[PASSAGE SHOWN Boundary: Start]

Open kumasento opened 3 years ago

kumasento commented 3 years ago

It would be pretty common in real-world test cases.

Test code -

func @matmul(%A: memref<?x?xf32>, %B: memref<?x?xf32>, %C: memref<?x?xf32>) {
  %c0 = constant 0 : index
  %c1 = constant 1 : index

  %M = dim %A, %c0 : memref<?x?xf32>
  %N = dim %B, %c0 : memref<?x?xf32>
  %K = dim %A, %c1 : memref<?x?xf32>

  affine.for %i = 0 to %M {
    affine.for %j = 0 to %N {
      affine.for %k = 0 to %K {
        %0 = affine.load %A[%i, %k] : memref<?x?xf32>
        %1 = affine.load %B[%k, %j] : memref<?x?xf32>
        %2 = mulf %0, %1 : f32
        %3 = affine.load %C[%i, %j] : memref<?x?xf32>
        %4 = addf %2, %3 : f32
        affine.store %4, %C[%i, %j] : memref<?x?xf32>
      }
    }
  }

  return 
}

func @main() {
  %M = constant 64 : index
  %N = constant 64 : index
  %K = constant 64 : index

  %A = alloc(%M, %K) : memref<?x?xf32>
  %B = alloc(%N, %K) : memref<?x?xf32>
  %C = alloc(%M, %N) : memref<?x?xf32>

  call @matmul(%A, %B, %C)
   : (memref<?x?xf32>, memref<?x?xf32>, memref<?x?xf32>) -> ()

  return
}
kumasento commented 3 years ago

Will be merged from the impact branch pretty soon, but the key idea is: we will recreate those dim operations in the new piece of code.

[PASSAGE SHOWN Boundary: End]

**REQUIRED WORK:**
Decide whether each statement agrees with the issue thread above. Answer yes or no for each, and quote the words from the thread that settle it.
1. In @main, %M, %N and %K are all set to 64.
2. In @matmul, %N is taken from a dimension of %A.
3. The last comment says the dim operations will be recreated in the new piece of code.

[INFORMATION Boundary: Start]

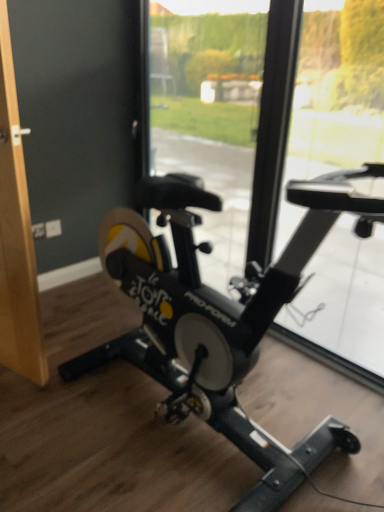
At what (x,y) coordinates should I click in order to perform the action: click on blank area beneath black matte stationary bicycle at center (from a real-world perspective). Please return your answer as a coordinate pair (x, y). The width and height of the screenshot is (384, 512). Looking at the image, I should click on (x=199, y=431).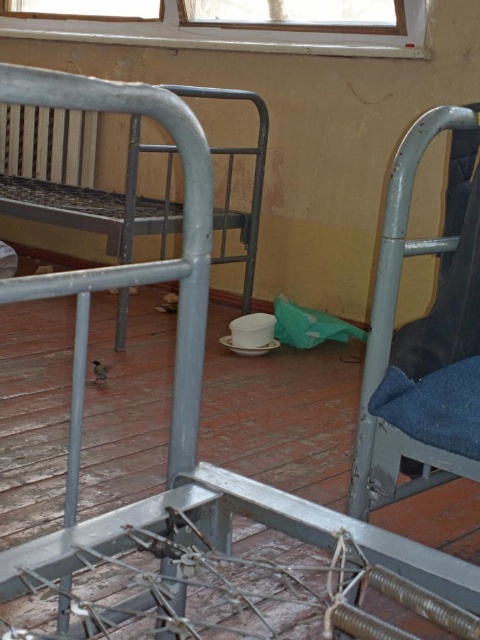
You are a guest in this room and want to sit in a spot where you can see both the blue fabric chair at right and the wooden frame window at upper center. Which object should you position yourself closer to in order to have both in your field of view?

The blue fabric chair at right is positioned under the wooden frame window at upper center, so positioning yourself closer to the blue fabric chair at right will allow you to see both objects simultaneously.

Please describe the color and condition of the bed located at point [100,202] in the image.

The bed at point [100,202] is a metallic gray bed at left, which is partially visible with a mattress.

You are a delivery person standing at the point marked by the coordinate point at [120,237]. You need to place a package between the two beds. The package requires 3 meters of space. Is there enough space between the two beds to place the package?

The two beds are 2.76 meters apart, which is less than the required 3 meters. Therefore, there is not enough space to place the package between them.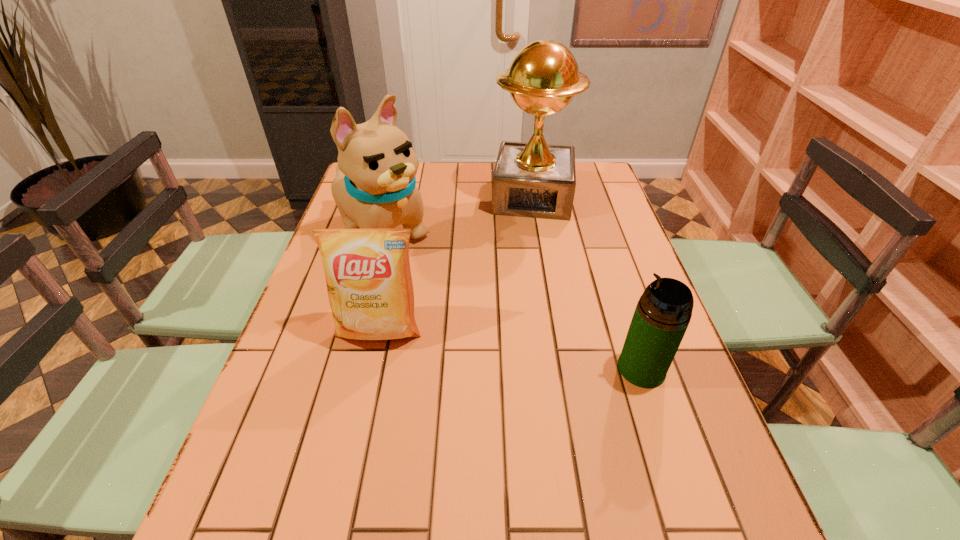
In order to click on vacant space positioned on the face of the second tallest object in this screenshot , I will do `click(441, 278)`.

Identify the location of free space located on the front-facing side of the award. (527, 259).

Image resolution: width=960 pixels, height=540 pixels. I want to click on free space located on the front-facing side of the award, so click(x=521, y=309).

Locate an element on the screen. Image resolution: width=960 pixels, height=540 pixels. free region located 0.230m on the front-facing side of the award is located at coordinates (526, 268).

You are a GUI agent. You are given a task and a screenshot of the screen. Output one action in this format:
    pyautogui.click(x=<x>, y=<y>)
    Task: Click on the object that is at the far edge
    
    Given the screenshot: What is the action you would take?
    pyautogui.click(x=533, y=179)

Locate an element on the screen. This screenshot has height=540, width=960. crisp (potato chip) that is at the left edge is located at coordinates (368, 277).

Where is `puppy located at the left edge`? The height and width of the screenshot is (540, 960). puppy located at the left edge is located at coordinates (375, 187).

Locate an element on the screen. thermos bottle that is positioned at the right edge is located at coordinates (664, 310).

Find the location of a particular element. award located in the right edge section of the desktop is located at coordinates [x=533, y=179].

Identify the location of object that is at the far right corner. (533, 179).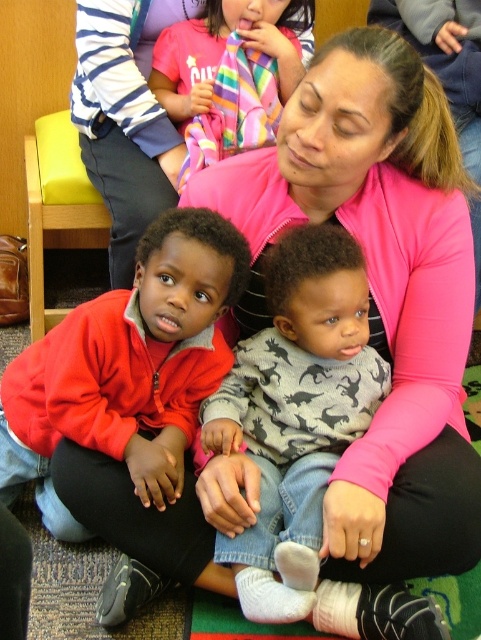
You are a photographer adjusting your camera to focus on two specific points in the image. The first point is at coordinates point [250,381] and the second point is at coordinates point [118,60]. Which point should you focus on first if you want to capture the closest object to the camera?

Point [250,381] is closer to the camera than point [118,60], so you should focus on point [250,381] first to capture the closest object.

[INFORMATION Boundary: End]

**TASK ANSWER:**
1. Yes: "%M = constant 64 : index", "%N = constant 64 : index", "%K = constant 64 : index"
2. No: "%N = dim %B, %c0 : memref<?x?xf32>"
3. Yes: "we will recreate those dim operations in the new piece of code"